What the exercise asks: In the entries below, copy out exactly the stretch from the line containing "m=14, then initial the line." through the line containing "Recorded: h=11 m=21", both included.

** BEGIN Material shown **

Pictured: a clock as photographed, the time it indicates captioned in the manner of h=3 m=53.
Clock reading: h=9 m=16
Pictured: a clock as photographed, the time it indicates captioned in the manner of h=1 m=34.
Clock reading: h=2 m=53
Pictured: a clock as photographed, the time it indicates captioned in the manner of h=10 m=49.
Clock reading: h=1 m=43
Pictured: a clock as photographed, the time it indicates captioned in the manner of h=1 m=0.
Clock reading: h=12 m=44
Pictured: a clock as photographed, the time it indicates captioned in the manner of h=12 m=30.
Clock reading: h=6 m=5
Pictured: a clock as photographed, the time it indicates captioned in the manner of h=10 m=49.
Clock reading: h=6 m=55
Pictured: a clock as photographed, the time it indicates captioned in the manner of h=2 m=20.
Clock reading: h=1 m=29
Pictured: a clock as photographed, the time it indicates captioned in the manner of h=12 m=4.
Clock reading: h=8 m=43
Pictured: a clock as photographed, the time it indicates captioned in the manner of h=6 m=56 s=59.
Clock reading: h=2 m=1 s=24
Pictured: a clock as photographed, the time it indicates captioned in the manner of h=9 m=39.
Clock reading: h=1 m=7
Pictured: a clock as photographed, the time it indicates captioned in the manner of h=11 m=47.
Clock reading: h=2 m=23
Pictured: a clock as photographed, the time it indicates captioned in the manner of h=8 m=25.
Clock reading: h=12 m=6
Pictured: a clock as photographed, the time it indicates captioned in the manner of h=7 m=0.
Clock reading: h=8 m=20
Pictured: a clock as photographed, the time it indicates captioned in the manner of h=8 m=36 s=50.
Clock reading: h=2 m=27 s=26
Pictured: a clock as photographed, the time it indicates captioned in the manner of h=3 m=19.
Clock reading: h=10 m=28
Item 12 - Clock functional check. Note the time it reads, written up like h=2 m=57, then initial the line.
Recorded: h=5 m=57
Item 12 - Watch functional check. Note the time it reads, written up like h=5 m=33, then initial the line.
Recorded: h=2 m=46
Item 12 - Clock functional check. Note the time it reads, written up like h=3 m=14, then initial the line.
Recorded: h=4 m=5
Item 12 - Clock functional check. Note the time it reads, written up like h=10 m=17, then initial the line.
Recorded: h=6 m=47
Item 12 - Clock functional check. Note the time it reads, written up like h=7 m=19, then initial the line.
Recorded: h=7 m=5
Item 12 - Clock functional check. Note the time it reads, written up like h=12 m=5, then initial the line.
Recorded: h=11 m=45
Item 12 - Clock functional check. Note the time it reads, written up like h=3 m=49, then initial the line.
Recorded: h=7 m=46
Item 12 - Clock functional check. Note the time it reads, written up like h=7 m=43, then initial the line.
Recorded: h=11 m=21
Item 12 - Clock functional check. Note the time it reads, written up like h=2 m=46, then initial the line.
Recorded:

** END Material shown **

Solution to this task:
Item 12 - Clock functional check. Note the time it reads, written up like h=3 m=14, then initial the line.
Recorded: h=4 m=5
Item 12 - Clock functional check. Note the time it reads, written up like h=10 m=17, then initial the line.
Recorded: h=6 m=47
Item 12 - Clock functional check. Note the time it reads, written up like h=7 m=19, then initial the line.
Recorded: h=7 m=5
Item 12 - Clock functional check. Note the time it reads, written up like h=12 m=5, then initial the line.
Recorded: h=11 m=45
Item 12 - Clock functional check. Note the time it reads, written up like h=3 m=49, then initial the line.
Recorded: h=7 m=46
Item 12 - Clock functional check. Note the time it reads, written up like h=7 m=43, then initial the line.
Recorded: h=11 m=21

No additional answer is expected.